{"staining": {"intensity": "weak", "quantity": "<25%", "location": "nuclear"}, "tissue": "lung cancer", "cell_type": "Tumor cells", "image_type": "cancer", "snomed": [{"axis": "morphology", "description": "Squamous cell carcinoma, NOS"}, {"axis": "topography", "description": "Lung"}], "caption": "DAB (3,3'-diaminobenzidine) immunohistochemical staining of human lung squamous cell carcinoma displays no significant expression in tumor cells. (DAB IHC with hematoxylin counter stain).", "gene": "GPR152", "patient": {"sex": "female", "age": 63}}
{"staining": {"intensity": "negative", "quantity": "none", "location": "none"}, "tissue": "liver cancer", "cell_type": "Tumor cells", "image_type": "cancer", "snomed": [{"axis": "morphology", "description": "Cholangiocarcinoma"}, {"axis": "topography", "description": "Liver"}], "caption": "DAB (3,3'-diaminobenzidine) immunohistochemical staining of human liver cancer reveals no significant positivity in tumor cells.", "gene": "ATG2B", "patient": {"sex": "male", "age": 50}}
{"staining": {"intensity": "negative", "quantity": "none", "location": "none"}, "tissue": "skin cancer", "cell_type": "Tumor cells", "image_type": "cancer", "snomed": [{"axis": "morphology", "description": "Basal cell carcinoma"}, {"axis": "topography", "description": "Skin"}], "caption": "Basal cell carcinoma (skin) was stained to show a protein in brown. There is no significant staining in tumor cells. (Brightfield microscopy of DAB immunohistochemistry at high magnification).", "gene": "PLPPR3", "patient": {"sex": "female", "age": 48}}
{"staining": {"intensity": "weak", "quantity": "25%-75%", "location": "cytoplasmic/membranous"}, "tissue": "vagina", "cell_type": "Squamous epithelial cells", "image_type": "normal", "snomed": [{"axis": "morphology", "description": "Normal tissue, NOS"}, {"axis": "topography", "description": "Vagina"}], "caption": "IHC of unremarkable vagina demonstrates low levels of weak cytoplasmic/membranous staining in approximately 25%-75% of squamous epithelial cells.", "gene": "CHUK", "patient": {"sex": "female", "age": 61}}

= = = =

| Required work |
All that belongs in the answer is the run of lines above from the line containing "of human liver" through the line containing "cell carcinoma (skin)", exactly as written.

| Result |
{"staining": {"intensity": "negative", "quantity": "none", "location": "none"}, "tissue": "liver cancer", "cell_type": "Tumor cells", "image_type": "cancer", "snomed": [{"axis": "morphology", "description": "Cholangiocarcinoma"}, {"axis": "topography", "description": "Liver"}], "caption": "DAB (3,3'-diaminobenzidine) immunohistochemical staining of human liver cancer reveals no significant positivity in tumor cells.", "gene": "ATG2B", "patient": {"sex": "male", "age": 50}}
{"staining": {"intensity": "negative", "quantity": "none", "location": "none"}, "tissue": "skin cancer", "cell_type": "Tumor cells", "image_type": "cancer", "snomed": [{"axis": "morphology", "description": "Basal cell carcinoma"}, {"axis": "topography", "description": "Skin"}], "caption": "Basal cell carcinoma (skin) was stained to show a protein in brown. There is no significant staining in tumor cells. (Brightfield microscopy of DAB immunohistochemistry at high magnification).", "gene": "PLPPR3", "patient": {"sex": "female", "age": 48}}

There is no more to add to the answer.